My son Catboy turned 11 recently. He wanted a Nyan Cat cake. I don’t know what Nyan Cat is all about but you are welcome to google it.  I chose fruit kabobs as the rainbow trail behind the cat, and The Everything Vegan Cookbook has a simple vegan cake recipe I decided to make for the body.

On the day of the party, I followed the recipe for the Pineapple Cherry “Dump” Cake with my beautiful new extra-large rectangle cake pan. As I poured everything in, I had a sneaking suspicion it would not be the kind of cake I could frost, especially spread out in my stupid huge pan. I was right. Fortunately, it was delicious, so I decided to call it a cobbler and stick it in the fridge. Also fortunately, I had time to find a box of accidentally vegan cake mix and just follow directions. I actually got 2 so they’d fit and be big enough for Nyan’s pop-tart body.

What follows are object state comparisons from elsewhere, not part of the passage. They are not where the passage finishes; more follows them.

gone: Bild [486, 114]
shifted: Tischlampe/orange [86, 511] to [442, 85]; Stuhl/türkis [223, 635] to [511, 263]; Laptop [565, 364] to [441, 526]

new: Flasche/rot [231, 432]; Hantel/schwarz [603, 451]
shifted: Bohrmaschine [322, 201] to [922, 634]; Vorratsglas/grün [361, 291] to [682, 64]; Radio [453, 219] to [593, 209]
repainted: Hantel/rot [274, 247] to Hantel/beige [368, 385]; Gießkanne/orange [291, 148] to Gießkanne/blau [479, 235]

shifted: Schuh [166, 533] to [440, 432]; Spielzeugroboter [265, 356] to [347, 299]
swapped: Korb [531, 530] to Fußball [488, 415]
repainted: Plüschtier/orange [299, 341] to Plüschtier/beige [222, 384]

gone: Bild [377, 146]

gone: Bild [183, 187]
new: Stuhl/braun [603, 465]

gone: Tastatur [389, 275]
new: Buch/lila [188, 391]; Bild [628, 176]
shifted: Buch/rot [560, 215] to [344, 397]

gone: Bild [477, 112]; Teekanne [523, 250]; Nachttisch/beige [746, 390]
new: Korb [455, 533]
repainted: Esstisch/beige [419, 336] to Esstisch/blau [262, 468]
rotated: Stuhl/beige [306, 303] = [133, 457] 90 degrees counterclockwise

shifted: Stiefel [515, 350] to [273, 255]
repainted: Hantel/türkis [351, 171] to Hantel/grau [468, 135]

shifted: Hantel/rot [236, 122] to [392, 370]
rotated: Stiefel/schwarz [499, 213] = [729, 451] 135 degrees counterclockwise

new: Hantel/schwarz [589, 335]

I also made Chocolate Obsession Cake from Chocolate Covered Katie (already vegan, I used steamed carrots pureed with water instead of carrot juice) as the cat head, cupcakes tail, and cupcakes legs. The gray fur frosting was hand-crushed Oreos mixed into simple icing (powdered sugar + a little milk and vanilla extract). I smoothed it onto the cooled cakes right away, and it hardened quickly into a perfect fur effect.

The pop-tart body cake ended up being a “butter” cake. Vegan margarine stood in for the butter, and the “egg” was half pumpkin, half Ener-G. On top I did peanut butter frosting that I mixed in my stand mixer with paddles instead of in a blender. I just made sure to blend it for plenty of time and it got very smooth! I spread that on the sides and the edges of the top of the cake. The “pop tart’s strawberry icing” was accidentally vegan store-bought white frosting + ground freeze-dried strawberries. This gave the frosting a wonderfully strong strawberry flavor and bright pink hue. Fresh slivered strawberries acted as the “sprinkles”.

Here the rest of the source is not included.